* WHAT IS NEEDED:
Turn the rows below into a numbered list, leaving out any blank lines. Don't include the pictures in your answer.

* AVAILABLE DATA:

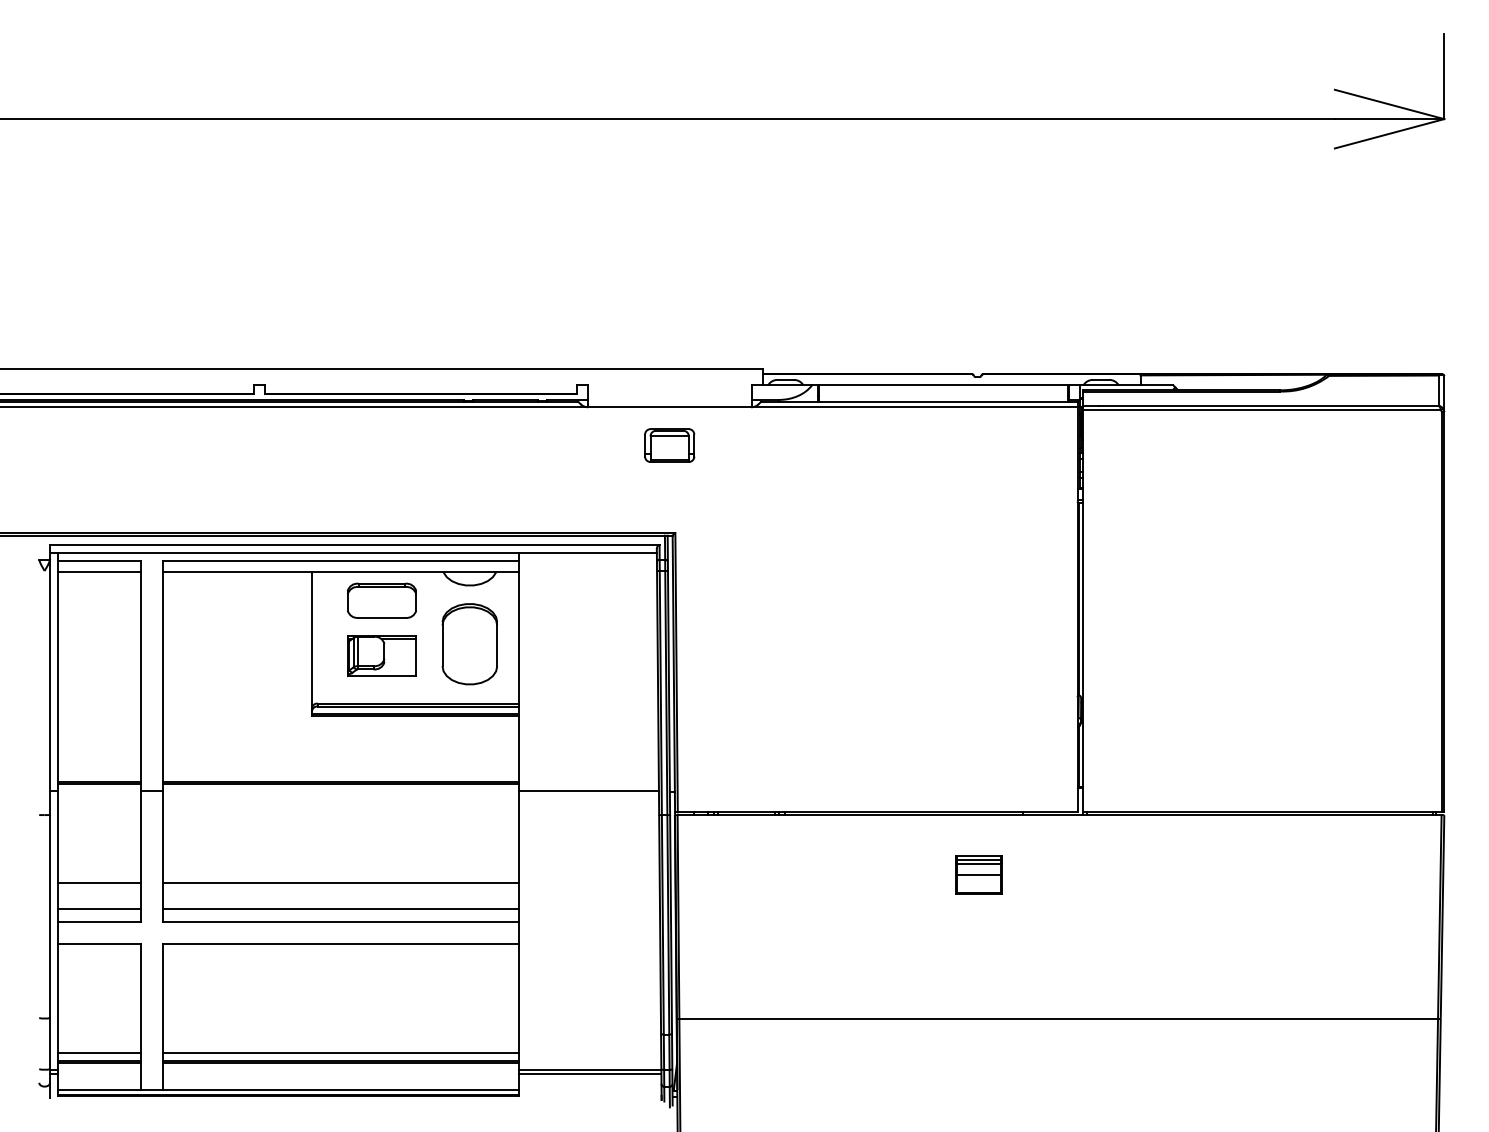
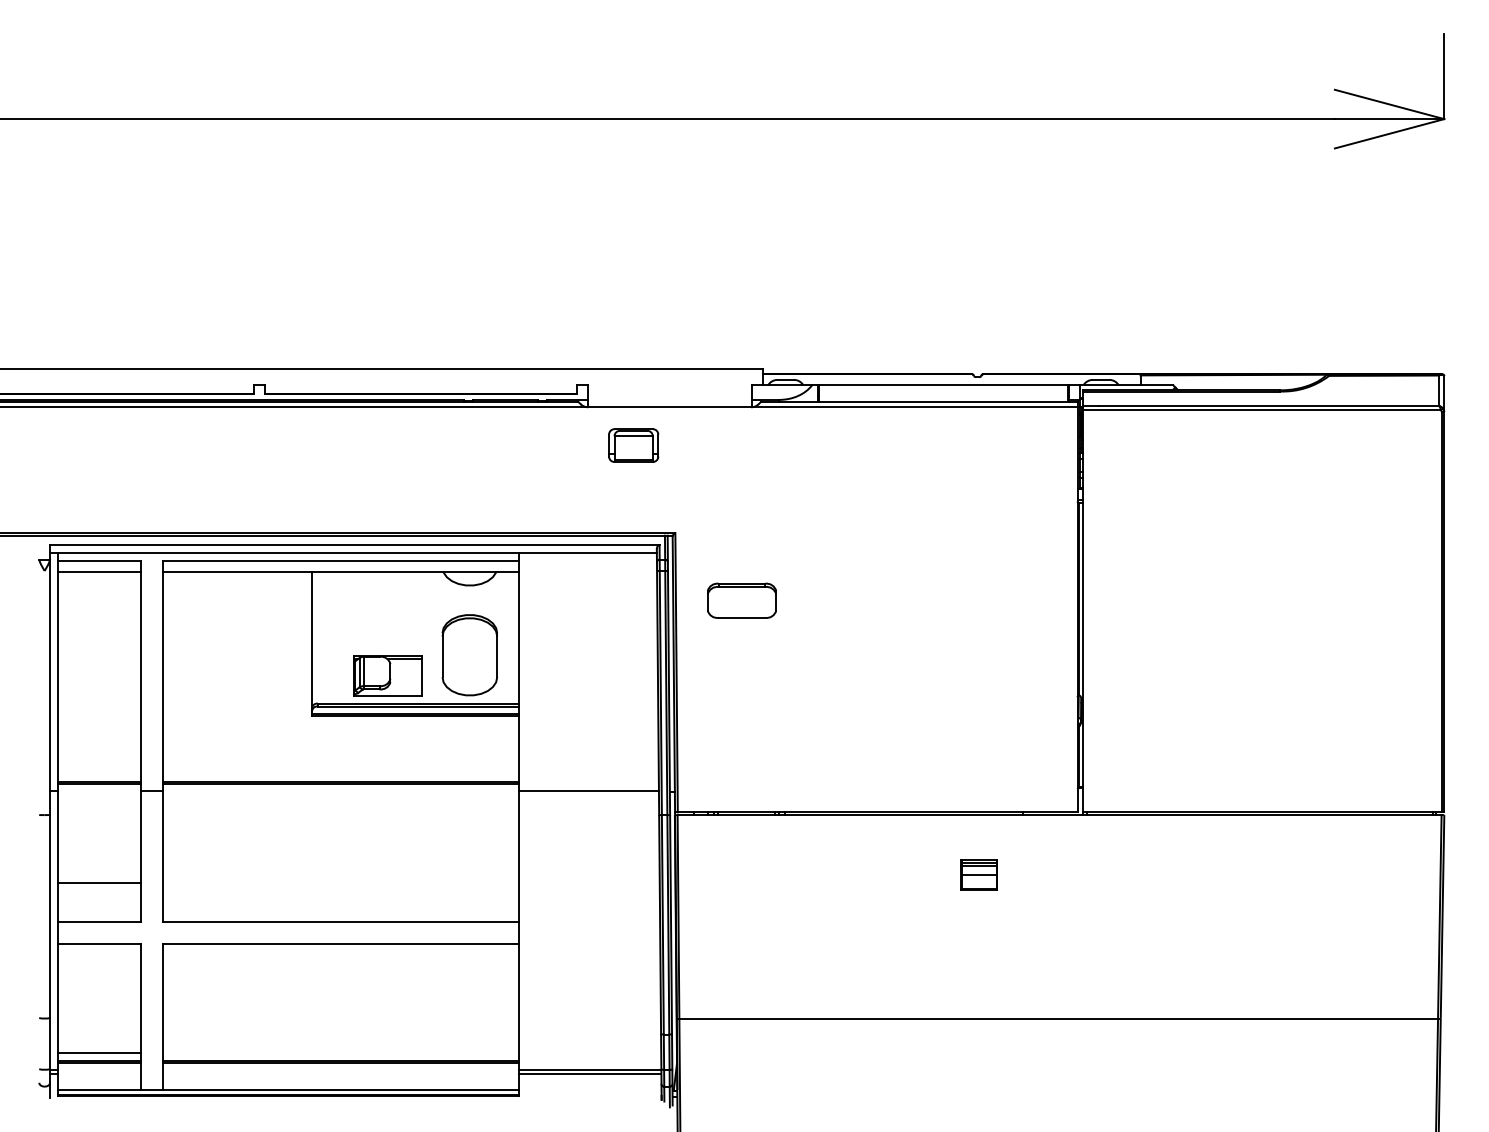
part at (669, 445) position: (669, 445) -> (633, 445)
part at (381, 600) position: (381, 600) -> (741, 600)
part at (469, 644) position: (469, 644) -> (469, 655)
part at (381, 655) position: (381, 655) -> (387, 675)
part at (978, 874) size: 48x40 px -> 38x32 px
line at (341, 883): present -> none
line at (99, 908): present -> none
line at (341, 908): present -> none
line at (341, 1053): present -> none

* SOLUTION TO THIS TASK:
1. part at (669, 445) position: (669, 445) -> (633, 445)
2. part at (381, 600) position: (381, 600) -> (741, 600)
3. part at (469, 644) position: (469, 644) -> (469, 655)
4. part at (381, 655) position: (381, 655) -> (387, 675)
5. part at (978, 874) size: 48x40 px -> 38x32 px
6. line at (341, 883): present -> none
7. line at (99, 908): present -> none
8. line at (341, 908): present -> none
9. line at (341, 1053): present -> none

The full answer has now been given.